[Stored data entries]
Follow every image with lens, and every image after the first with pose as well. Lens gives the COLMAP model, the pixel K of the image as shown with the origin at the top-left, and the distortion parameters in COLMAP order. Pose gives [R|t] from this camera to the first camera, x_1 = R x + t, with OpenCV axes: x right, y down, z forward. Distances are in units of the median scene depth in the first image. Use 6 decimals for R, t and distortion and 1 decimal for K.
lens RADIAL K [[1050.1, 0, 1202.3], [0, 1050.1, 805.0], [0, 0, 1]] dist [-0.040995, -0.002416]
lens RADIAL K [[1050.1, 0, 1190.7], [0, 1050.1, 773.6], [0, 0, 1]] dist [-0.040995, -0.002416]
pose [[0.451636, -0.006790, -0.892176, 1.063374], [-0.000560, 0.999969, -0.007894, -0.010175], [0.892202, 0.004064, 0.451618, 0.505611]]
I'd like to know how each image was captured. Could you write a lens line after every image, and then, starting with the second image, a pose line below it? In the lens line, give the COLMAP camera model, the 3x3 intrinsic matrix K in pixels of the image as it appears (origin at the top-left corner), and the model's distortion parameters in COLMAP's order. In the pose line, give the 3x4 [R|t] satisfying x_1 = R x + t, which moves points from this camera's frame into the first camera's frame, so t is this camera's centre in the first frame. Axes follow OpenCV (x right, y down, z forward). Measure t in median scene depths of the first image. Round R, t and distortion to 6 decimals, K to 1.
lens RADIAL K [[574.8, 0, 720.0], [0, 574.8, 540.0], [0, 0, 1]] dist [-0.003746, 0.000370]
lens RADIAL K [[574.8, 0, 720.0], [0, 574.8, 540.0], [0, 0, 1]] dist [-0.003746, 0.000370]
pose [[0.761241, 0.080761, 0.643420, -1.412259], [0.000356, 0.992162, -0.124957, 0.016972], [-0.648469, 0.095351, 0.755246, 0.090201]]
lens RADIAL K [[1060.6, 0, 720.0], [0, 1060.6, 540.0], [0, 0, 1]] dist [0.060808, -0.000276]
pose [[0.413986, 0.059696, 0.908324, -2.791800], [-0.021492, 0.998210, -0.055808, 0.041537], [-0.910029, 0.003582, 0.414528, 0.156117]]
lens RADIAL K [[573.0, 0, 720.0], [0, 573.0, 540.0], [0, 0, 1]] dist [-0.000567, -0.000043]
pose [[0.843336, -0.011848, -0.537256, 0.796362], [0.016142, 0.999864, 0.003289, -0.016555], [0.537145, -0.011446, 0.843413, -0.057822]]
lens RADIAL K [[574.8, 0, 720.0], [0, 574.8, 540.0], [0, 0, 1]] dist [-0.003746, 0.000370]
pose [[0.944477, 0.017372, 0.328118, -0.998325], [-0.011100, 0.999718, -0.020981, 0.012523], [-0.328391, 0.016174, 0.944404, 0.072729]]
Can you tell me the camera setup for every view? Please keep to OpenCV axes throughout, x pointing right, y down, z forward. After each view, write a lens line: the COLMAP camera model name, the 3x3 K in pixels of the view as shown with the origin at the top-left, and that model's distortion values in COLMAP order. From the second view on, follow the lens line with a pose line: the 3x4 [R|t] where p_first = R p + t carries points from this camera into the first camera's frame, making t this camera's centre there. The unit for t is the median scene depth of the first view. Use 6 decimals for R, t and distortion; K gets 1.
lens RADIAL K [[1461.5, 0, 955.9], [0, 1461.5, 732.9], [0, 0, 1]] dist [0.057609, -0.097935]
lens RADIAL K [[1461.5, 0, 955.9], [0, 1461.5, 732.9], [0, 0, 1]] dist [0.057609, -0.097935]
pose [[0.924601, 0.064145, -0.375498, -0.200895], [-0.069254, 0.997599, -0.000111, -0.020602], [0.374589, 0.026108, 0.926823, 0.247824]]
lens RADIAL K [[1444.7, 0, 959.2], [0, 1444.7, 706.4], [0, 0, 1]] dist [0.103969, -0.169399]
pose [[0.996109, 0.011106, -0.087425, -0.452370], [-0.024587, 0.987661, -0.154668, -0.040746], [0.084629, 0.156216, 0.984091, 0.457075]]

WHAT TO PRODUCE:
Print every record above exactly as it was given.

TASK RESULT:
Follow every image with lens, and every image after the first with pose as well. Lens gives the COLMAP model, the pixel K of the image as shown with the origin at the top-left, and the distortion parameters in COLMAP order. Pose gives [R|t] from this camera to the first camera, x_1 = R x + t, with OpenCV axes: x right, y down, z forward. Distances are in units of the median scene depth in the first image. Use 6 decimals for R, t and distortion and 1 decimal for K.
lens RADIAL K [[1050.1, 0, 1202.3], [0, 1050.1, 805.0], [0, 0, 1]] dist [-0.040995, -0.002416]
lens RADIAL K [[1050.1, 0, 1190.7], [0, 1050.1, 773.6], [0, 0, 1]] dist [-0.040995, -0.002416]
pose [[0.451636, -0.006790, -0.892176, 1.063374], [-0.000560, 0.999969, -0.007894, -0.010175], [0.892202, 0.004064, 0.451618, 0.505611]]
I'd like to know how each image was captured. Could you write a lens line after every image, and then, starting with the second image, a pose line below it? In the lens line, give the COLMAP camera model, the 3x3 intrinsic matrix K in pixels of the image as it appears (origin at the top-left corner), and the model's distortion parameters in COLMAP's order. In the pose line, give the 3x4 [R|t] satisfying x_1 = R x + t, which moves points from this camera's frame into the first camera's frame, so t is this camera's centre in the first frame. Axes follow OpenCV (x right, y down, z forward). Measure t in median scene depths of the first image. Round R, t and distortion to 6 decimals, K to 1.
lens RADIAL K [[574.8, 0, 720.0], [0, 574.8, 540.0], [0, 0, 1]] dist [-0.003746, 0.000370]
lens RADIAL K [[574.8, 0, 720.0], [0, 574.8, 540.0], [0, 0, 1]] dist [-0.003746, 0.000370]
pose [[0.761241, 0.080761, 0.643420, -1.412259], [0.000356, 0.992162, -0.124957, 0.016972], [-0.648469, 0.095351, 0.755246, 0.090201]]
lens RADIAL K [[1060.6, 0, 720.0], [0, 1060.6, 540.0], [0, 0, 1]] dist [0.060808, -0.000276]
pose [[0.413986, 0.059696, 0.908324, -2.791800], [-0.021492, 0.998210, -0.055808, 0.041537], [-0.910029, 0.003582, 0.414528, 0.156117]]
lens RADIAL K [[573.0, 0, 720.0], [0, 573.0, 540.0], [0, 0, 1]] dist [-0.000567, -0.000043]
pose [[0.843336, -0.011848, -0.537256, 0.796362], [0.016142, 0.999864, 0.003289, -0.016555], [0.537145, -0.011446, 0.843413, -0.057822]]
lens RADIAL K [[574.8, 0, 720.0], [0, 574.8, 540.0], [0, 0, 1]] dist [-0.003746, 0.000370]
pose [[0.944477, 0.017372, 0.328118, -0.998325], [-0.011100, 0.999718, -0.020981, 0.012523], [-0.328391, 0.016174, 0.944404, 0.072729]]
Can you tell me the camera setup for every view? Please keep to OpenCV axes throughout, x pointing right, y down, z forward. After each view, write a lens line: the COLMAP camera model name, the 3x3 K in pixels of the view as shown with the origin at the top-left, and that model's distortion values in COLMAP order. From the second view on, follow the lens line with a pose line: the 3x4 [R|t] where p_first = R p + t carries points from this camera into the first camera's frame, making t this camera's centre there. The unit for t is the median scene depth of the first view. Use 6 decimals for R, t and distortion; K gets 1.
lens RADIAL K [[1461.5, 0, 955.9], [0, 1461.5, 732.9], [0, 0, 1]] dist [0.057609, -0.097935]
lens RADIAL K [[1461.5, 0, 955.9], [0, 1461.5, 732.9], [0, 0, 1]] dist [0.057609, -0.097935]
pose [[0.924601, 0.064145, -0.375498, -0.200895], [-0.069254, 0.997599, -0.000111, -0.020602], [0.374589, 0.026108, 0.926823, 0.247824]]
lens RADIAL K [[1444.7, 0, 959.2], [0, 1444.7, 706.4], [0, 0, 1]] dist [0.103969, -0.169399]
pose [[0.996109, 0.011106, -0.087425, -0.452370], [-0.024587, 0.987661, -0.154668, -0.040746], [0.084629, 0.156216, 0.984091, 0.457075]]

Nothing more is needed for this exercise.